As the meeting drew to a close, President Hassan lingered to greet fellow heads of state, exchanging brief words with colleagues from East and Southern Africa.
Her expression softened during those moments, the formality giving way to something more personal. These were leaders confronting the same storms, the same angry farmers, the same budget constraints.
Later, stepping outside into the bright Ethiopian sun, she paused before entering her motorcade. “If we act together, we can protect our people,” she said. “If we delay, the cost will be far greater.” It was less a sound bite than a reflection shaped by years of witnessing climate impacts firsthand.
Whether the world responds with meaningful financial commitments remains uncertain. Major emitters continue to debate timelines and responsibilities, even as temperatures rise. For Africa, already absorbing the consequences, patience is wearing thin.

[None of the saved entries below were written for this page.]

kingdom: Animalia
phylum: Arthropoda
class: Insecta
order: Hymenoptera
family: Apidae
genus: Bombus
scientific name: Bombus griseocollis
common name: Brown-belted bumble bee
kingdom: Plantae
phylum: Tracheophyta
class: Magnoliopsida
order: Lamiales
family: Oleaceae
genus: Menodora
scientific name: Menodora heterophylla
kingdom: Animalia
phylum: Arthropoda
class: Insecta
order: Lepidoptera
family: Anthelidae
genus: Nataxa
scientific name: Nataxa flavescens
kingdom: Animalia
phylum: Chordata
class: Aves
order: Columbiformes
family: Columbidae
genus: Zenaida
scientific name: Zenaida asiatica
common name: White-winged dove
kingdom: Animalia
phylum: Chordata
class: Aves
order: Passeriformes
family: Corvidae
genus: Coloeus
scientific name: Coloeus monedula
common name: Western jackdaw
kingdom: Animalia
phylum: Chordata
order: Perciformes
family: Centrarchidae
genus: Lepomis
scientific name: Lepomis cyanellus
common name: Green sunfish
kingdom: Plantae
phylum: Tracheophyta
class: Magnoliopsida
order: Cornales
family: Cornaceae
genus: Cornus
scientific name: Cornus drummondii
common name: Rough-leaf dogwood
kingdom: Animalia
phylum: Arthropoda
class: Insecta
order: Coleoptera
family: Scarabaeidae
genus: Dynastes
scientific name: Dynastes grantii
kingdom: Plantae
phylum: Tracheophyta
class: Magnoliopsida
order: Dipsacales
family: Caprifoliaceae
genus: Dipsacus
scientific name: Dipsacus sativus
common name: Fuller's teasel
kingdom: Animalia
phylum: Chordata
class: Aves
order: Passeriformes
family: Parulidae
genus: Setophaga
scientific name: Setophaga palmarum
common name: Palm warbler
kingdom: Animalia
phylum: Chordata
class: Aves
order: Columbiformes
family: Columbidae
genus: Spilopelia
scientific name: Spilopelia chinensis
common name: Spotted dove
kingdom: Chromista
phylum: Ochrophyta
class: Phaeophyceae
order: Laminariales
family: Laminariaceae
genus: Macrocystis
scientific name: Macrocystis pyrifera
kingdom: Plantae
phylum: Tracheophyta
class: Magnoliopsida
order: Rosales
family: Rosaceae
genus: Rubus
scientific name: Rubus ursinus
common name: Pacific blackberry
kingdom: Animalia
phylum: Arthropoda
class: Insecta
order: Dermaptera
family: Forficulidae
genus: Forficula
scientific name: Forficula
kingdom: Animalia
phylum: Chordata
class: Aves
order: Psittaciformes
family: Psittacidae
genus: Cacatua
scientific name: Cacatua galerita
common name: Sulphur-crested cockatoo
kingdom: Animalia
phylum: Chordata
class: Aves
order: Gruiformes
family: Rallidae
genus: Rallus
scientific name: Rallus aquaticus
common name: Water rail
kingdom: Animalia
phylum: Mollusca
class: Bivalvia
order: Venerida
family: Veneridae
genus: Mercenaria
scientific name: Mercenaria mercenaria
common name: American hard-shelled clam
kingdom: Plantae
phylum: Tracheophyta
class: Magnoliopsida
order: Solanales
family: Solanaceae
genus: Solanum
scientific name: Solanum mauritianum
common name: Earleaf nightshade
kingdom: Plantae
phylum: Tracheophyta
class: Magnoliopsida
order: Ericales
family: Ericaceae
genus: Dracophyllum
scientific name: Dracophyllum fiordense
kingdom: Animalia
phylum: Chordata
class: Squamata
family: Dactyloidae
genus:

What emerged from Addis Ababa was not a breakthrough agreement, but something quieter and perhaps more consequential: a growing resolve among African leaders to press their case with clarity, unity, and urgency.
The planet’s climate future will be negotiated in many capitals. But for Samia Suluhu Hassan, and for millions across the continent, it is already unfolding, season by season, harvest by harvest, storm by storm. Inside Addis Ababa’s crowded corridors, the figures cited by the World Bank and the United Nations felt anything but abstract.
Africa already loses up to five per cent of GDP to climate shocks, while more than 110 million people face climate hazards each year. Between CAHOSCC sessions, she traded quiet stories with fellow presidents about empty dams and flooded schools, then found herself thinking of farmers she knows by name back home.
Those numbers followed her into every meeting, turning policy into purpose. Without real partnerships, delays keep shrinking harvests. And for Africa, waiting is no longer an option.